Remark (FH), The are a technical difficulty is the example, the discret flow flux must be \(0\) and in the previous version this is not the case, the correction is not so simple.


 // file NSprojection.edp

 border a0(t=1,0){ x=0;      y=t;      label=1;}
 border a1(t=0,1){ x=2*t;    y=0;        label=2;}
 border a2(t=0,1){ x=2;      y=-t/2;       label=2;}
 border a3(t=0,1){ x=2+18*t^1.2;  y=-0.5;       label=2;}
 border a4(t=0,1){ x=20;     y=-0.5+1.5*t;   label=3;}
 border a5(t=1,0){ x=20*t; y=1;        label=4;}
 int n=1;
 mesh Th= buildmesh(a0(3*n)+a1(20*n)+a2(10*n)+a3(150*n)+a4(5*n)+a5(100*n));
 fespace Vh(Th,P1);
 real nu = 0.0025, dt = 0.2; // Reynolds=200
 func uBCin =  4*y*(1-y)*(y>0)*(x<2) ; 
 func uBCout =  4./1.5*(y+0.5)*(1-y) *(x>19);
 Vh w,u = uBCin, v =0, p = 0, q=0;
 real area= int2d(Th)(1.);
 Vh ubc  = uBCin + uBCout; 
 real influx0  = int1d(Th,1) (ubc*N.x), // FH add
       outflux0 = int1d(Th,3) (ubc*N.x); // FH add
 for(int n=0;n<300;n++){

   Vh uold = u,  vold = v, pold=p;
   Vh f=convect([uold,vold],-dt,uold); 
   real outflux = int1d(Th,3) (f*N.x); // FH add
   f = f - (influx0+outflux)/outflux0 * uBCout; // FH add
   outflux = int1d(Th,3) (f*N.x); // FH add
   assert( abs(influx0+outflux) < 1e-10); // WARNING the flux must be 0 ..
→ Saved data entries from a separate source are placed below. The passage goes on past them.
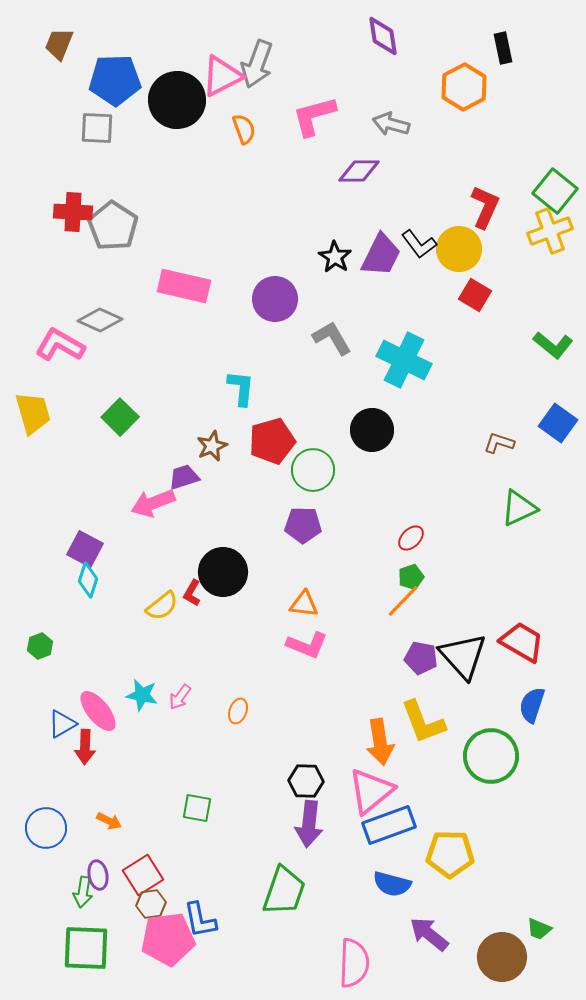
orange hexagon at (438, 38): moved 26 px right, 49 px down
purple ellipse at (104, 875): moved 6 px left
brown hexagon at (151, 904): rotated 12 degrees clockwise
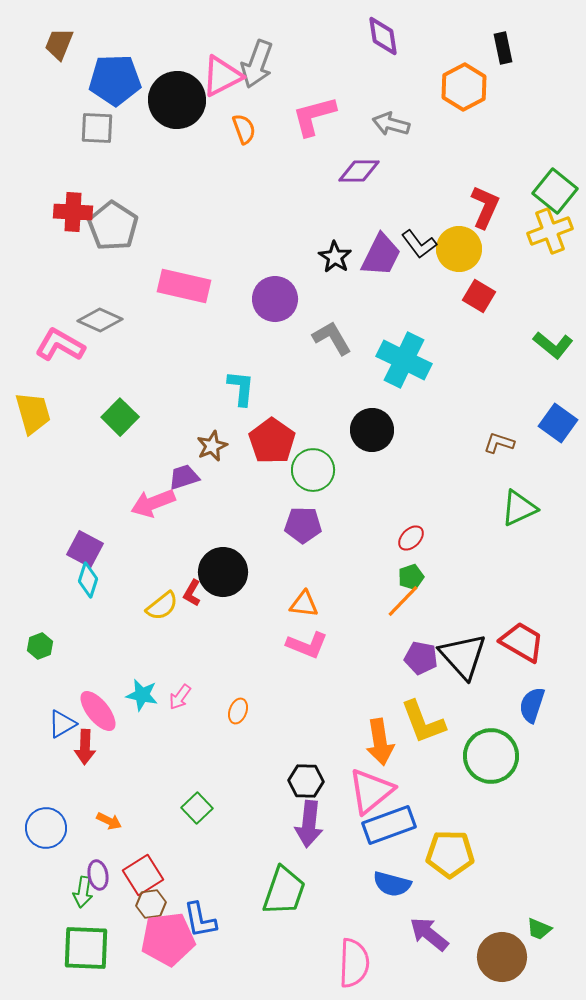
red square at (475, 295): moved 4 px right, 1 px down
red pentagon at (272, 441): rotated 21 degrees counterclockwise
green square at (197, 808): rotated 36 degrees clockwise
   solve pb4u(u,w,init=n,solver=LU)
         =int2d(Th)(u*w/dt +nu*(dx(u)*dx(w)+dy(u)*dy(w)))
         + on(1,u = 4*y*(1-y)) + on(2,4,u = 0) + on(3,u=f);

   solve pb4v(v,w,init=n,solver=LU)
         = int2d(Th)(v*w/dt +nu*(dx(v)*dx(w)+dy(v)*dy(w)))
         +on(1,2,3,4,v = 0);

  real meandiv = int2d(Th)(dx(u)+dy(v))/area;

  solve pb4p(q,w,init=n,solver=LU)= int2d(Th)(dx(q)*dx(w)+dy(q)*dy(w))
     - int2d(Th)((dx(u)+ dy(v)-meandiv)*w/dt)+ on(3,q=0);

  real meanpq = int2d(Th)(pold - q)/area;
    Th = adaptmesh(Th,[u,v],q,err=0.04,nbvx=100000);
     plot(Th, wait=true);
     ubc = uBCin + uBCout; // reinterpolate B.C. 
     influx0 = int1d(Th,1) (ubc*N.x); // FH add
     outflux0 = int1d(Th,3) (ubc*N.x); // FH add
  p = pold-q-meanpq;
  u = u + dx(q)*dt;
  v = v + dy(q)*dt;
  real err = sqrt(int2d(Th)(square(u-uold)+square(v-vold))/Th.area) ;
  cout << " iter " << n << " Err L2 = " << err << endl;
  if(err < 1e-3) break;


[figNSproj] Rannacher's projection algorithm: result on an adapted mesh (top) showing the pressure (middle) and the horizontal velocity \(u\) at Reynolds 400.

We show in figure [figNSproj] the numerical results obtained for a Reynolds number of 400 where mesh adaptation is done after 50 iterations on the first mesh.